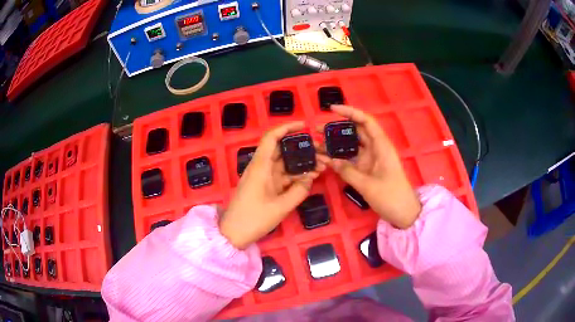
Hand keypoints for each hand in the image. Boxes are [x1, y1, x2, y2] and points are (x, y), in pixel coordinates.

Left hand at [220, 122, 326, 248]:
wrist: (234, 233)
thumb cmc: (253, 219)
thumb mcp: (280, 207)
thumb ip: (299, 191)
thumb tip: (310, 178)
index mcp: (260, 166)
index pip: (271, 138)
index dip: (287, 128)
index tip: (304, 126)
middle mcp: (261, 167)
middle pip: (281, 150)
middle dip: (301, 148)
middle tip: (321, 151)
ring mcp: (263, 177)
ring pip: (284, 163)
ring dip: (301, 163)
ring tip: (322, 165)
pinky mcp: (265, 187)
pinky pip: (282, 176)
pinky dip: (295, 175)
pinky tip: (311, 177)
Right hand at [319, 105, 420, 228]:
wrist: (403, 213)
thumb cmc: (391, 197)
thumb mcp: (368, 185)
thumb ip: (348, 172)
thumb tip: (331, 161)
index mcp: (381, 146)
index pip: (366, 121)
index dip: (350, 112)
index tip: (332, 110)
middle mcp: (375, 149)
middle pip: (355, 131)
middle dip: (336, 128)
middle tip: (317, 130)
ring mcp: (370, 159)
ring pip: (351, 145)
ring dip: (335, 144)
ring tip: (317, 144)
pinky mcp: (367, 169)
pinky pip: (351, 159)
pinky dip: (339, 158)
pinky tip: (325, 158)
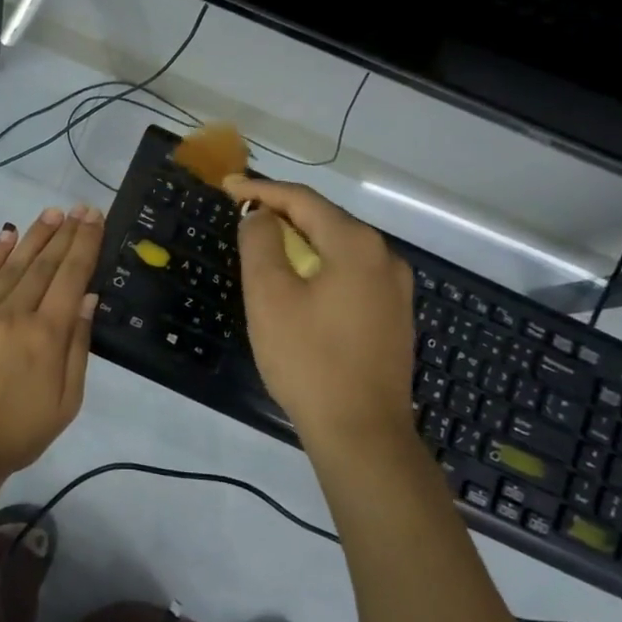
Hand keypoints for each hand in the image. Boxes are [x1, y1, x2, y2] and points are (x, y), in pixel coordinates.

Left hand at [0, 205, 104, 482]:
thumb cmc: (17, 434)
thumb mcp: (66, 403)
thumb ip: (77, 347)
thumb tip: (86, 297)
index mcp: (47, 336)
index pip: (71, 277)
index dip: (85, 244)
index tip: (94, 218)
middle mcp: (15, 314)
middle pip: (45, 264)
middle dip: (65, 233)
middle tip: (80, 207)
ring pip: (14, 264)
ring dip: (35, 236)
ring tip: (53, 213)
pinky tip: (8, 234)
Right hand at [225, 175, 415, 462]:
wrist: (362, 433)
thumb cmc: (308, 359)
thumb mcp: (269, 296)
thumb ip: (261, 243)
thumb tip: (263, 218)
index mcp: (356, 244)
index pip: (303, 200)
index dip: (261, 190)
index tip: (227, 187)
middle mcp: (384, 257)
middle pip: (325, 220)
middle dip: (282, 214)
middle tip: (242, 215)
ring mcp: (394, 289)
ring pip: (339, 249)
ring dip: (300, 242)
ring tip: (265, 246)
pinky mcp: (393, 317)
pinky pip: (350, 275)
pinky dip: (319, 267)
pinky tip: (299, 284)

****************************************

## Task instructions
The response must restate each line of the material above exactly and contain no images.

## Solution below
Hand keypoints for each hand in the image. Boxes are [x1, y1, x2, y2] and points are (x, y), in pixel coordinates.

Left hand at [220, 122, 326, 248]:
wrist: (234, 233)
thumb cmc: (253, 219)
thumb mcp: (280, 207)
thumb ip: (299, 191)
thumb tip: (310, 178)
index mcp: (260, 166)
index pip: (271, 138)
index dip: (287, 128)
index tip: (304, 126)
middle mcp: (261, 167)
middle pip: (281, 150)
middle dip: (301, 148)
middle tip: (321, 151)
ring mcp: (263, 177)
ring pip: (284, 163)
ring dip: (301, 163)
ring tip: (322, 165)
pinky mcp: (265, 187)
pinky pip: (282, 176)
pinky dip: (295, 175)
pinky tip: (311, 177)
Right hand at [319, 105, 420, 228]:
wrist: (403, 213)
thumb cmc: (391, 197)
thumb mcp: (368, 185)
thumb ip: (348, 172)
thumb tip: (331, 161)
index mcp: (381, 146)
index pip: (366, 121)
index dip: (350, 112)
index tip: (332, 110)
middle mcp: (375, 149)
middle pip: (355, 131)
middle dip: (336, 128)
middle tip: (317, 130)
ring mcp: (370, 159)
ring pip: (351, 145)
ring dip: (335, 144)
ring tip: (317, 144)
pinky mcp: (367, 169)
pinky pip: (351, 159)
pinky dip: (339, 158)
pinky tip: (325, 158)
Hand keypoints for each hand in the image. Boxes are [x1, y1, x2, y2] and points are (x, y), in pixel coordinates.

Left hand at [0, 205, 104, 482]:
thumb cmc: (17, 434)
thumb mcp: (66, 403)
thumb ip: (77, 347)
thumb tip: (86, 297)
index mcp: (47, 336)
index pip: (71, 277)
index dip: (85, 244)
index tip: (94, 218)
middle mcp: (15, 314)
middle pip: (45, 264)
middle dip: (65, 233)
middle tip: (80, 207)
ring pip: (14, 264)
ring dip: (35, 236)
ring tip: (53, 213)
pinky tip: (8, 234)
Right hand at [225, 175, 415, 462]:
wrist: (362, 433)
thumb cmc: (308, 359)
thumb mcp: (269, 296)
thumb ip: (261, 243)
thumb tip: (263, 218)
index mcp: (356, 244)
index pip: (303, 200)
index dip: (261, 190)
index tip: (227, 187)
middle mcp: (384, 257)
middle pip: (325, 220)
middle dip: (282, 214)
middle tip: (242, 215)
ring mcp: (394, 289)
ring pip: (339, 249)
ring dip: (300, 242)
ring tip: (265, 246)
pinky mcp: (393, 317)
pinky pip: (350, 275)
pinky dip: (319, 267)
pinky tip: (299, 284)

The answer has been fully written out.